At mealtime, the educators were seated in groupings corresponding to the grades they teach in an effort to get the creative juices flowing. The ensuing discussions and the views reflected in them varied – Malka Gurkov's concern over alternative testing in Massachusetts didn't exactly reflect Chana Gorovitz's view of the diagnostic tool as it applied to the mostly-religious Beth Rivkah schools in Brooklyn's Crown Heights section, for instance.
Rivkah Denburg, who arrived in Margate, Fla. as an emissary of the Lubavitcher Rebbe, Rabbi Menachem Mendel Schneerson, of righteous memory, 20 years ago, told of opening a school years ago in an apartment. There were only four children enrolled that first year, but today some 360 students call the Hebrew Academy their educational home.
The school serves children from the infant years to Grade 11; its student body represents a cross section of American Jewish life, with kids coming from unaffiliated homes, Chassidic homes and everything in between. Pfc. Daniel J. Agami, the 25-year-old affectionately known as "GI Jew" who was killed in Baghdad last month, was a graduate.

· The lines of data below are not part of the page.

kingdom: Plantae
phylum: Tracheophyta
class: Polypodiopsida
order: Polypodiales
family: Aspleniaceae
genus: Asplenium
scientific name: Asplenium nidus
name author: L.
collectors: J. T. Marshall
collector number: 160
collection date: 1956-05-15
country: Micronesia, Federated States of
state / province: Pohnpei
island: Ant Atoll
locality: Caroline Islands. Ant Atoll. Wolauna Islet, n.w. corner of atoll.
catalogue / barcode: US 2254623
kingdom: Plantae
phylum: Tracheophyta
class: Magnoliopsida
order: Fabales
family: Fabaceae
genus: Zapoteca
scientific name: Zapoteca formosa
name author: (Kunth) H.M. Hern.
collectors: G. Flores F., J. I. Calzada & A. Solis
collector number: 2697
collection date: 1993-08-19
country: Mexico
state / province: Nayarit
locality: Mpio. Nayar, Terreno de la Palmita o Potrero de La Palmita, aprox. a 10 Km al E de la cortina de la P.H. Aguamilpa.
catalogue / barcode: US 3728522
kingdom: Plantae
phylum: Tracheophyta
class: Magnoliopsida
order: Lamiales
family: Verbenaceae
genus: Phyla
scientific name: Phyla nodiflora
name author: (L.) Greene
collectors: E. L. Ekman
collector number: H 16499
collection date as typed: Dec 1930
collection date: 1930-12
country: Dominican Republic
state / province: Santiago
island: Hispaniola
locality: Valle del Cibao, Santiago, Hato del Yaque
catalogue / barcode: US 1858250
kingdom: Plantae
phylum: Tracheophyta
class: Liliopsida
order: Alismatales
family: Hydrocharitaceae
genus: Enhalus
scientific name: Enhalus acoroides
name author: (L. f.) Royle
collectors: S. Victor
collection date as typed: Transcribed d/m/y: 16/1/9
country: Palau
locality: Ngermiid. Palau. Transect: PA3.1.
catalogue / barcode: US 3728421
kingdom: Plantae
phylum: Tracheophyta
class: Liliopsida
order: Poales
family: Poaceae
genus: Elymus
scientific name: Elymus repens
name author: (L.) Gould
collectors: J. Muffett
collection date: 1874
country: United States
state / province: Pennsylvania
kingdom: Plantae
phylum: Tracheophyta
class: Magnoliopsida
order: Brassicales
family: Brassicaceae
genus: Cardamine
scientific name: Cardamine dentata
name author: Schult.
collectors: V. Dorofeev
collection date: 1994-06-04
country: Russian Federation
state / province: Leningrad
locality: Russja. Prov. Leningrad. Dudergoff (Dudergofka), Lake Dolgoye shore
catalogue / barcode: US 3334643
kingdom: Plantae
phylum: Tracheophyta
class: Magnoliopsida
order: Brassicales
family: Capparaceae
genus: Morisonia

What was on Denburg's mind at the conference was "how to realistically assure that our essential message is being internalized," she said. "Jewish for us is not only homework and tests but actual life. To act and talk" accordingly. For that, teachers invite pupils to their home for a Shabbat meal, meet parents after hours and "make sure no kid falls through the cracks."
To do all of that and still balance a budget can be daunting, to say the least. But overall, she said, "although the pay is not close to what the teachers deserve, our accomplishments are tangible. When you see students who finish college proud of their Judaism, it's rewarding and you feel meaning."